**What you are asked to do**: If a line in the records below includes the word "linejoin", count it, then give the total and nothing else.

····················

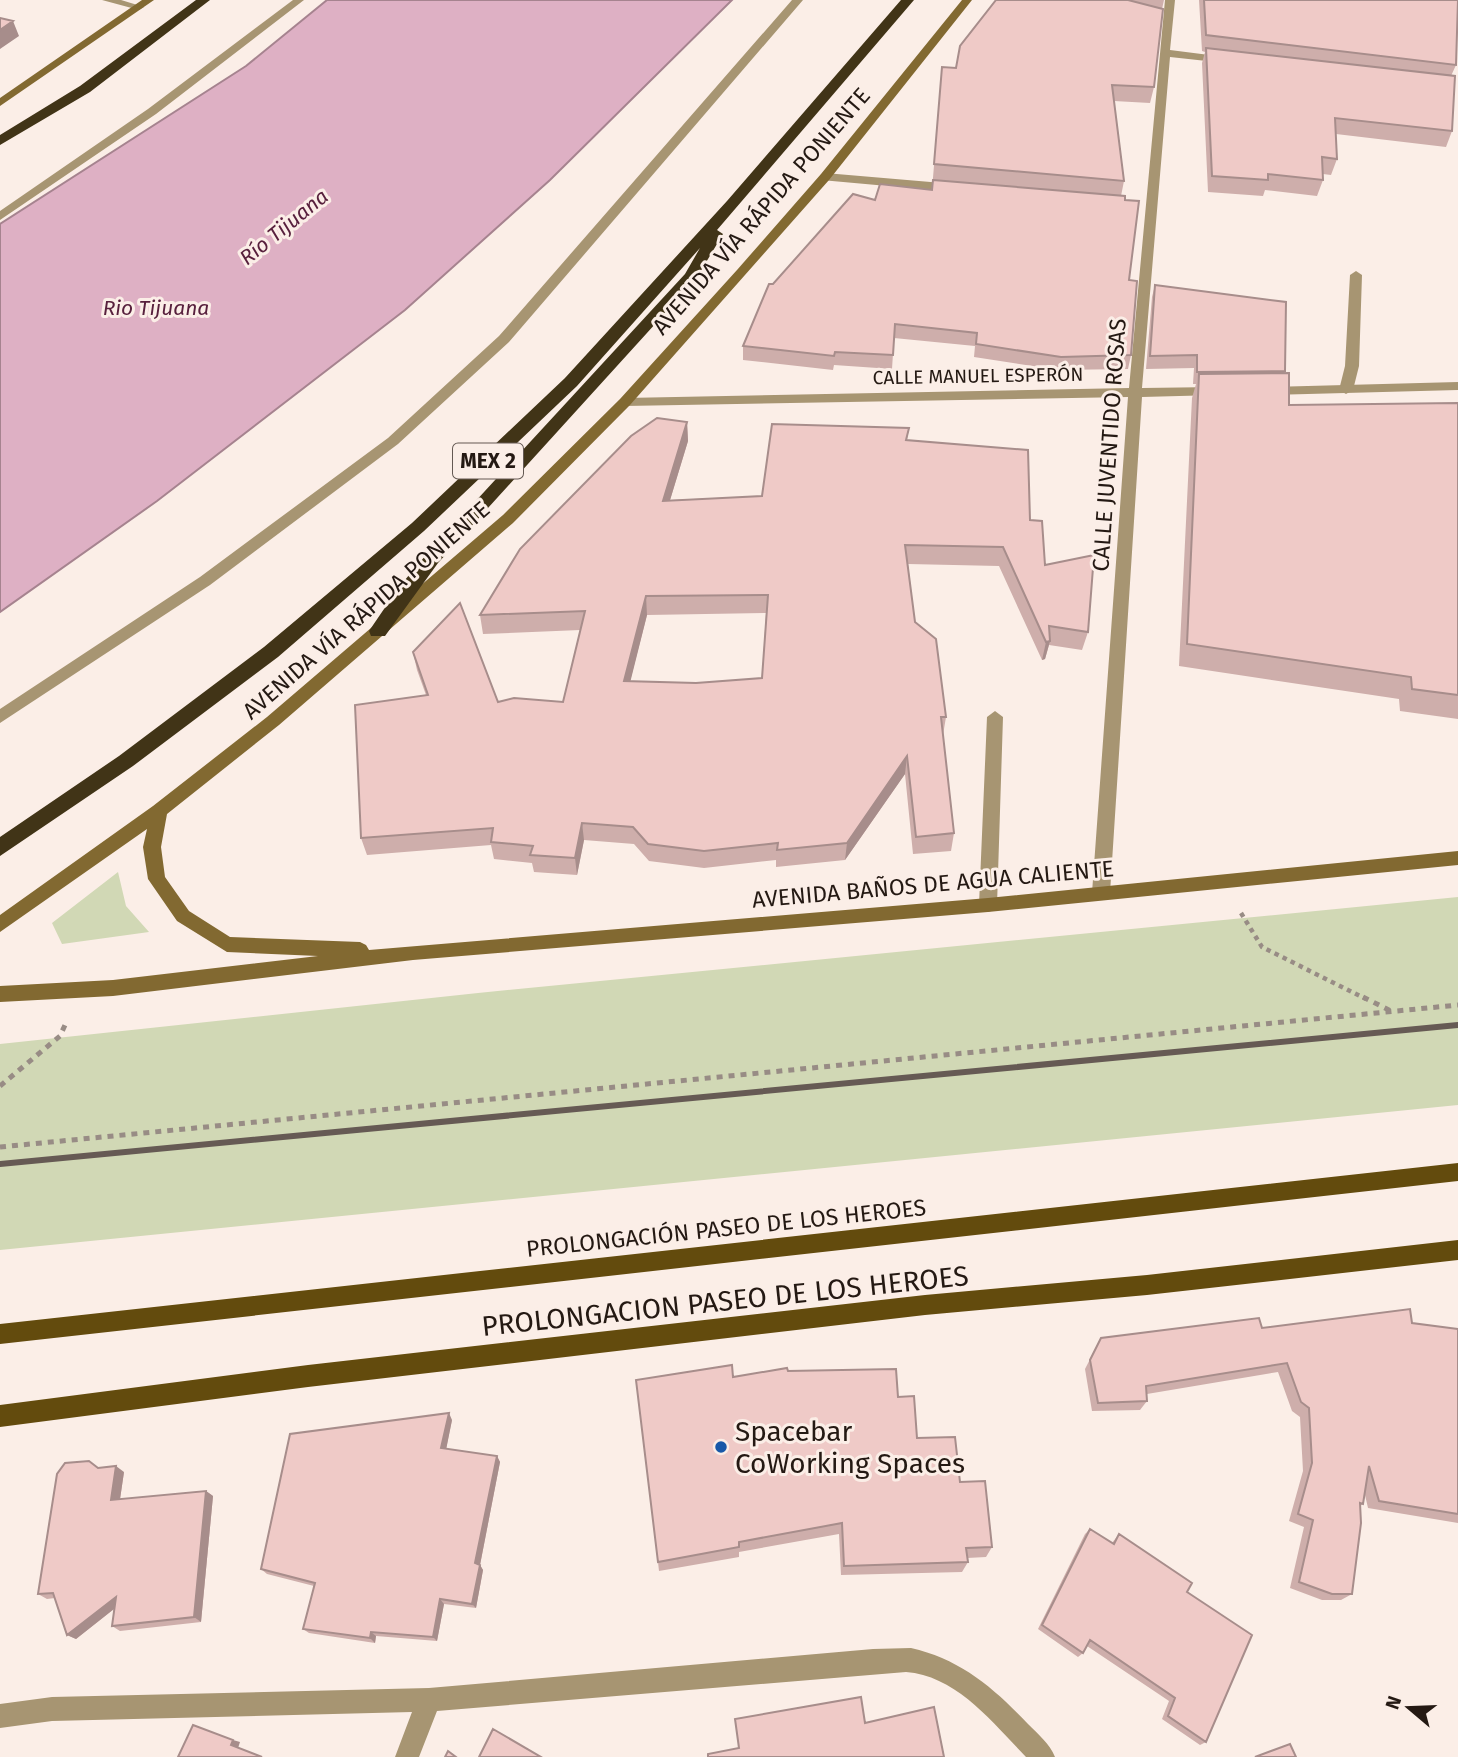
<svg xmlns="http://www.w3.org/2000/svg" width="1458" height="1757" font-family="'Fira Sans',sans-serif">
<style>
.green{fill:#d1d8b5}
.water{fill:#deb0c4;stroke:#a6838f;stroke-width:2}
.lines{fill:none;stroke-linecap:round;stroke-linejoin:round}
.path-far1{stroke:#988c85;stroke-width:4.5;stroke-dasharray:4.5 4.5;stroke-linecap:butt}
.path{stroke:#988c85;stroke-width:5;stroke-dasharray:6 6;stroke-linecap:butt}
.lane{fill:#a79572;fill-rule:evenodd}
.street{fill:#a79572;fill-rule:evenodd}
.secondary{fill:#826931;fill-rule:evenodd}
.primary{fill:#634b0d;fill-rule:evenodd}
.highway{fill:#413417;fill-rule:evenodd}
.rail{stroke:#665a54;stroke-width:6}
.wall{fill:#ceaeab;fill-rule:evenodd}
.shaded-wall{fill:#a78d8b}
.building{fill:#efcac7;stroke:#a78d8b;stroke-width:2;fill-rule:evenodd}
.poi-dot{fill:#1858a8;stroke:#fbeee7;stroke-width:2.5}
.labels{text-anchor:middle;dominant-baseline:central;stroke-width:6;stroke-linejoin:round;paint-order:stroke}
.far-street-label{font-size:19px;fill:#241913;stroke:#fbeee7}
.far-water-label{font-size:21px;font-style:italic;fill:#58203d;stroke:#fbeee7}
.shield{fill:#fbeee7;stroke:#645953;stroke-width:2}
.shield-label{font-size:21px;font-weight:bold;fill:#241913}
.street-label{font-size:23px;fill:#241913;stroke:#fbeee7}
.near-street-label{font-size:28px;fill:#241913;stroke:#fbeee7}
.near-poi-label{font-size:28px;fill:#241913;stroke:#fbeee7;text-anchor:start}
</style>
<rect width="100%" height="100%" fill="#fbeee7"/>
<path class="green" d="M118,872L126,906L149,932L62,944L52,923Z
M1458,897V1105L0,1250V1044L478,993Z"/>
<path class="water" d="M327,0H732L550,180L405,310L157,501L0,612V224L246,66Z"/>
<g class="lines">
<path class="path-far1" d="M1241,913L1262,947L1366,999"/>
<path class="path" d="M1363,997L1391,1011
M0,1086L60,1036L65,1025
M0,1147L1458,1005"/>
<path class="lane" d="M102,0H121L144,7L139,10Z
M293,0H304L156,114L0,220V211L148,109Z
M792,0H803L509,342L398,444L210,585L0,723V709L200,577L388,438L499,336Z
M1356,271L1362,275L1359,366L1353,390L1346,394L1339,390L1345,366L1350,275Z
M995,711L1003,717L997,905L994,910L988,912L982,910L979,905L987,717Z"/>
<path class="street" d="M1165,0H1175L1170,50L1225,57L1230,60L1225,63L1170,57L1142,388L1217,387L1224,391L1217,395L1142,397L1110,893L1107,898L1101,900L1095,898L1092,893L1128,397L625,406L618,402L625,398L1129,388Z
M825,173L954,184L960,188L954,192L821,180L819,177Z
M1458,382V390L1266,395L1259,391L1266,387Z
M911,1648C960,1659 994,1688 1028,1724C1038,1734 1050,1744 1055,1757H1026C993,1723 957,1676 906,1672L437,1711L419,1757H395L412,1712L52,1721L0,1728V1704L52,1697L429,1688L873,1649Z"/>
<path class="secondary" d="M142,0H154L0,106V98Z
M962,0H972L829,180L630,405L513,523L279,725L167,814L161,847L165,877L189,911L230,937L360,942L366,945L369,950L988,898L1458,851V865L988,912L413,960L113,996L0,1002V986L113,980L318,956L227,952L177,921L148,879L143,847L147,829L0,932V915L153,806L267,717L503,515L620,399L737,270L821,174Z"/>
<path class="primary" d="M1458,1163V1181L0,1344V1324Z
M1458,1240V1260L1147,1295L925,1315L308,1387L0,1427V1405L308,1365L925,1295L1147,1275Z"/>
<path class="highway" d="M196,0H210L90,92L0,145V135L80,86Z
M901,0H914L717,230L723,234L696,279L438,563L385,636H371L369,631L399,587L426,555L685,274L700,248L577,386L424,531L278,657L133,766L0,856V837L119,756L264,647L412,523L565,378L727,201Z"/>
<path class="rail" d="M0,1164L1458,1025"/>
</g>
<path class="wall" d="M996,0H1164L1162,9L1154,87L1150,103L1114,101L1124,181L1121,196L1129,280L1131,355L1128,369L1058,370L974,357L975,346L894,338L892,369L834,365L833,370L743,360V346L773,284L875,200L932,190L942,67L956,68Z
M1199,0H1458L1456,65L1451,76L1452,131L1446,147L1336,134L1337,159L1331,175L1323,174V180L1317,196L1265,190L1263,196L1208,192L1202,63L1205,52L1202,51Z
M1155,285L1285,371L1284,373L1289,405L1458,403V719L1400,711L1399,699L1179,666L1192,398L1196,384H1193L1194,368L1146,369L1152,297Z
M687,422L688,441L670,500L762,496L909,428L907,440L1030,520L1045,565L1088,632L1082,650L1049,645L1045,659L1042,660L999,566L908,564L915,622L946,717L943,735L954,833L951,851L913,854L905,774L845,860L776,867V860L704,868L649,861L634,844L584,840L577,875L534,872L532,863L494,859L491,845L367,855L361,838L426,695L417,670L413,652L498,702H563L580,630L483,634L480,615ZM766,613L762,678L696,683L630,681L647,615Z
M1412,1323L1458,1329V1523L1368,1508L1365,1495L1363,1504L1360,1506L1352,1594L1341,1600H1322L1290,1588L1304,1527L1289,1521L1303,1471L1300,1417L1292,1411L1278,1372L1147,1394V1401L1140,1410L1092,1411L1085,1369L1101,1338L1262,1328Z
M788,1371L898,1397L917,1438L960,1482L992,1547L986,1557L967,1558L968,1562L962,1572L841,1575L839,1534L739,1552V1557L659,1571L658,1562L733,1377Z
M452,1420L446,1449L497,1456L500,1462L480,1565L483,1570L476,1608L444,1604L437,1641L376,1636L375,1643L309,1633L303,1629L314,1586L267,1574L261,1569Z
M124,1472L120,1499L206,1491L213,1496L201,1622L120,1631L112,1626L114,1609L76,1639L67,1635L55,1598L47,1599L38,1594Z
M1090,1529L1112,1543L1119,1534L1187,1592L1206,1742L1200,1745L1162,1719L1169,1701L1087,1646L1083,1653L1078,1657L1038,1629L1085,1534Z"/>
<path class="shaded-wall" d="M13,21L19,36L0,49V30Z
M687,422L688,441L664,520L663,501Z
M646,596L647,615L626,699L624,681Z
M1050,641L1045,659L1042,660L1046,642Z
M907,756L905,774L845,860L847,843Z
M582,823L584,840L577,875L575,858Z
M449,1413L452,1420L445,1455L441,1448Z
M497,1456L500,1462L480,1565L483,1570L476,1608L472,1604L475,1563Z
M116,1466L124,1472L119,1506L111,1500Z
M206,1491L213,1496L201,1622L194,1617Z
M116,1597L124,1601L76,1639L67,1635Z
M440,1599L444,1604L437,1641L433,1637Z
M371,1632L376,1636L375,1643L370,1638Z
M233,1740L240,1742L238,1748L231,1745Z"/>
<path class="building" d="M996,0H1128L1163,9L1154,87L1112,85L1124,181L934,164L942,67L956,68L960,46Z
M1204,0H1458L1456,65L1206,35Z
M0,18L13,21L0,30Z
M1206,48L1455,76L1452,131L1335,118L1337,159L1322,157L1323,180L1268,174V180L1212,176Z
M933,180L1125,196V200L1139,201L1129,280L1137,281L1131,355L1061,357L976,344L977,333L895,324L893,355L835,352L834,356L743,346L769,284H773L853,194L875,200L880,184L932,190Z
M1155,285L1286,302L1285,371L1197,372V355L1150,356Z
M1289,373V405L1458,403V695L1412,689L1411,677L1187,644L1199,374Z
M657,418L687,422L663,501L762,496L772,424L909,428L906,440L1028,450L1030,520L1042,521L1045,565L1094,555L1088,632L1049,626L1050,641L1046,642L1003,547L905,545L915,622L936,639L946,717H941L954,833L916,837L907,756L847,843L777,850L778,843L704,851L648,844L633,827L582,823L575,858L530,855L533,846L491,842L493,828L361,838L355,705L428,695L413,652L460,603L498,702L514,698L563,702L585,611L480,615L520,549L631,436ZM768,595L762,678L696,683L624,681L646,596Z
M1410,1309L1412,1323L1458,1329V1514L1379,1501L1369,1466L1363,1504L1360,1503L1361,1523L1352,1594H1332L1299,1582L1313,1520L1298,1514L1312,1463L1309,1408L1301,1402L1287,1363L1146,1386L1147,1401L1098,1403L1090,1360L1101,1338L1259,1318L1262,1328Z
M732,1365L733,1377L787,1368L788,1371L896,1369L898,1397L914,1396L917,1438L955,1437L960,1482L985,1481L992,1547L966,1548L968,1562L844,1566L842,1523L739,1542V1547L658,1562L636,1380Z
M449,1413L441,1448L497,1456L475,1563L480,1565L472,1604L440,1599L433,1637L371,1632L370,1638L303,1629L315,1583L261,1569L290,1434Z
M89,1461L98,1468L116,1466L111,1500L206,1491L194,1617L112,1626L116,1597L67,1635L53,1593L38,1594L57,1474L65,1463Z
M1090,1529L1114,1544L1119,1534L1192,1583L1187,1592L1252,1635L1206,1742L1168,1716L1175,1698L1090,1640L1083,1653L1042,1625Z
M861,1697L865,1723L934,1707L944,1757H708V1754L739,1748L735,1719Z
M193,1725L233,1740L231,1745L262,1757H178Z
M493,1729L541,1757H479Z
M1290,1744L1296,1757H1255Z
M448,1751L456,1757H445Z"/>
<circle class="poi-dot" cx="721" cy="1447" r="7"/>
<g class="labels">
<g class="far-street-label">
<text transform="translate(978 376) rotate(-1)">CALLE MANUEL ESPERÓN</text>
</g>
<g class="far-water-label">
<text transform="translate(284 227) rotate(-39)">Río Tijuana</text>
<text x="156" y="308">Rio Tijuana</text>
</g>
<rect class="shield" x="453" y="443.5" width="70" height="35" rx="5"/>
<g class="shield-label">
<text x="488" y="461">MEX 2</text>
</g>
<g class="street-label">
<text transform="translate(761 211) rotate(-49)">AVENIDA VÍA RÁPIDA PONIENTE</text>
<text transform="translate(1109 445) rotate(-86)">CALLE JUVENTIDO ROSAS</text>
<text transform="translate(366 610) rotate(-41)">AVENIDA VÍA RÁPIDA PONIENTE</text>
<text transform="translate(933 884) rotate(-5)">AVENIDA BAÑOS DE AGUA CALIENTE</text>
<text transform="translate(726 1228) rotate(-6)">PROLONGACIÓN PASEO DE LOS HEROES</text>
</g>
<g class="near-street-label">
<text transform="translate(725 1301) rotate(-6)">PROLONGACION PASEO DE LOS HEROES</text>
</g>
<g class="near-poi-label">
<text x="735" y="1431">Spacebar<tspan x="735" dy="32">CoWorking Spaces</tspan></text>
</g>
</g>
<g transform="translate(1409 1708) rotate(289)" stroke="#fbeee7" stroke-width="5" paint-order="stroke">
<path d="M0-5L12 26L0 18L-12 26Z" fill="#241913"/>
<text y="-10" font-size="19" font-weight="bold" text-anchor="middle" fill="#241913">N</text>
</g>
</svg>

····················

**Your response**: 2